In June, U.S. engineering giant KBR said it will provide its technology to develop a chemical plant in Uzbekistan that will seek to better exploit the country's substantial natural gas reserves.
Still, U.S. officials hope to build on those types of achievements and a large congressional delegation is due soon for another round of diplomatic cordiality aimed at cementing business ties.
There are also increasing hints that the U.S. will intensify military ties with Uzbekistan. That development would dismay the advocacy community, which has for years been drawing attention to the country's egregious rights record.
The U.S. in January waived a ban on providing military assistance to Uzbekistan, although the State Department insisted it would only be eligible to receive non-lethal equipment, including night vision goggles, uniforms, GPS devices and other defensive equipment.
Last week, Uzbekistan announced it had suspended its participation in the Russia-dominated Collective Security Treaty Organization security pact.
"Dropping out of the CSTO means that something deemed more desirable by Karimov's regime is available elsewhere. That's highly likely to be material benefits and international respect garnered by being a partner on the drawdown in Afghanistan," said Deirdre Tynan, Central Asia project director for the International Crisis Group.
Analysts across the former Soviet space have read the CSTO pullout as a prelude to closer cooperation with the United States.
"We will soon hear about how Uzbekistan has entered into a new strategic alliance and granted its territory for U.S. military bases," said Vadim Kozyulin, Central Asia expert at the Moscow-based Russian Center for Policy Studies, in a research note.
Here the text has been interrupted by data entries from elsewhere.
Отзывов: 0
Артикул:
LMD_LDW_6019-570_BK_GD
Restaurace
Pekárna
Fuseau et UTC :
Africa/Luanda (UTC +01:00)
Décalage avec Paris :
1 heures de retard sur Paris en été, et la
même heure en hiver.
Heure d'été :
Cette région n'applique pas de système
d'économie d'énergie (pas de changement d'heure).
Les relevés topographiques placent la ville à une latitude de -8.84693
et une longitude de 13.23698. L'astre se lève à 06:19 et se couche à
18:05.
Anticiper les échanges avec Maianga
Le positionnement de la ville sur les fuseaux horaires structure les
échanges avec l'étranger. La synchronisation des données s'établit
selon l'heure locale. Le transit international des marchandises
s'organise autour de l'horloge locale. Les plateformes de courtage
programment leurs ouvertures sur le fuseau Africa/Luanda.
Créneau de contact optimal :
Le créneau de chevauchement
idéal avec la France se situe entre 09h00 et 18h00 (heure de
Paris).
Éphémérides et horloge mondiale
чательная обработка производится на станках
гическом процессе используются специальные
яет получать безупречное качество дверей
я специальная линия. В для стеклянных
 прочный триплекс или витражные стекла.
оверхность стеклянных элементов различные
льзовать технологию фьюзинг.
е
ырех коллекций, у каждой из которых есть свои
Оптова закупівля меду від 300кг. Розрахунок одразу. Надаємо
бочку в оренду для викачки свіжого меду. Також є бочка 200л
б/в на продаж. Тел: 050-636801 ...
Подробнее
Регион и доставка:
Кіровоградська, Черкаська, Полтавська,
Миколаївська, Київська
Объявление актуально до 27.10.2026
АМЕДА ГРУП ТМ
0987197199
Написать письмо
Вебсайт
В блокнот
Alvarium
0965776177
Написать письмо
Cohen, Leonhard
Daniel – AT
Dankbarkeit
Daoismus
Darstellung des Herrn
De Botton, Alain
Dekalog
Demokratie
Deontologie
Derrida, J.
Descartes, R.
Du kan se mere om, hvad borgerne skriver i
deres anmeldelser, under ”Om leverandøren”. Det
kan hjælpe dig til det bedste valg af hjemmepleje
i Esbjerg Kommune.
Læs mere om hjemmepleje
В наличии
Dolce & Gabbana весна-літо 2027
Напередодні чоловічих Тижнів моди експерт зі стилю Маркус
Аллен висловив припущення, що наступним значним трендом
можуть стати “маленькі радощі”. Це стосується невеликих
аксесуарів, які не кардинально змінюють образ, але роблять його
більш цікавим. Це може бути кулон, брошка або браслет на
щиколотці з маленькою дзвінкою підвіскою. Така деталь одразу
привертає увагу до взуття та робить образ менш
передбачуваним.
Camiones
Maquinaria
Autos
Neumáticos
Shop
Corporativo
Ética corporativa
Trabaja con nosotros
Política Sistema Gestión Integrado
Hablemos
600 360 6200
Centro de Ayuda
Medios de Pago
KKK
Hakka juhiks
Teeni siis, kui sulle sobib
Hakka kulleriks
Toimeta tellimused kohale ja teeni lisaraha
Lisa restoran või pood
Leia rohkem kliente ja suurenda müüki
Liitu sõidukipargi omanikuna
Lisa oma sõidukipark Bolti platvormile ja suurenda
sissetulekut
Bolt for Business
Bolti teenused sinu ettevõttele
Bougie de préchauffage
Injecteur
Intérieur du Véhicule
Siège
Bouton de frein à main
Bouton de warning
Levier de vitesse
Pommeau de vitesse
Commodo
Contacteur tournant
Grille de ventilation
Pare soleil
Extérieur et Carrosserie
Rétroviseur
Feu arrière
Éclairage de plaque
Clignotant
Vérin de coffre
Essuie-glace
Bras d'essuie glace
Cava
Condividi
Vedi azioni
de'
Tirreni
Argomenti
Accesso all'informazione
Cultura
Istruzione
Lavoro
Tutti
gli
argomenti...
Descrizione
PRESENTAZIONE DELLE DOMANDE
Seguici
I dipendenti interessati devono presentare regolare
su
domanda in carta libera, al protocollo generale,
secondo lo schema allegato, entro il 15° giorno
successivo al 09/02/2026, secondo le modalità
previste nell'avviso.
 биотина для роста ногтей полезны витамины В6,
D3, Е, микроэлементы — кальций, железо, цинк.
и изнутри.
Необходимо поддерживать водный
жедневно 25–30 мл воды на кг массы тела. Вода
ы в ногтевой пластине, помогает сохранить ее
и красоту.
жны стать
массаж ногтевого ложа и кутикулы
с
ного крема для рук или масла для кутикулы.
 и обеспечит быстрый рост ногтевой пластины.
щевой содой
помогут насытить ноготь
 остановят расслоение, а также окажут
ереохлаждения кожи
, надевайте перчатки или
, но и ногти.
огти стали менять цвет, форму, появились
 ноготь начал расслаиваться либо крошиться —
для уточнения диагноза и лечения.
A U.S. diplomat said on condition of anonymity that the United States has made no request to open a military base in Uzbekistan.
Such a base would deeply antagonize Moscow, which has historically tried to assert its say on what foreign military presence is permitted in a region it considers its geopolitical backyard. The United States already has an air base in neighboring Kyrgyzstan that it uses for ferrying troops in and out of Afghanistan and staging airborne refueling mission.
It looks possible that Central Asian governments could become recipients of U.S. military hardware as the Pentagon looks to limit the expense of hauling the materiel out of Afghanistan. The U.S diplomat said the process for the transfer of excess defense equipment would require approval from the State Department.
Russian daily Kommersant in June cited an unnamed government source in Kyrgyzstan as saying talks on a plan over exchanging military hardware for Afghan access were held during a March visit by Secretary of Defense Leon Panetta. The newspaper suggested similar agreements were in place with other governments, including Uzbekistan's.
The centrality of Uzbekistan's role in the Afghan drawdown means they will be in a strong bargaining position for obtaining as much as possible in return, however.
"There is a significant, even likely, chance that the Uzbeks get their hands on some lethal stuff that originally was not planned," said Alexander Cooley, political science professor at Columbia University. "If the Uzbeks ask for some specific pieces of equipment and are at first denied, they'll keep trying and bargaining until they get them."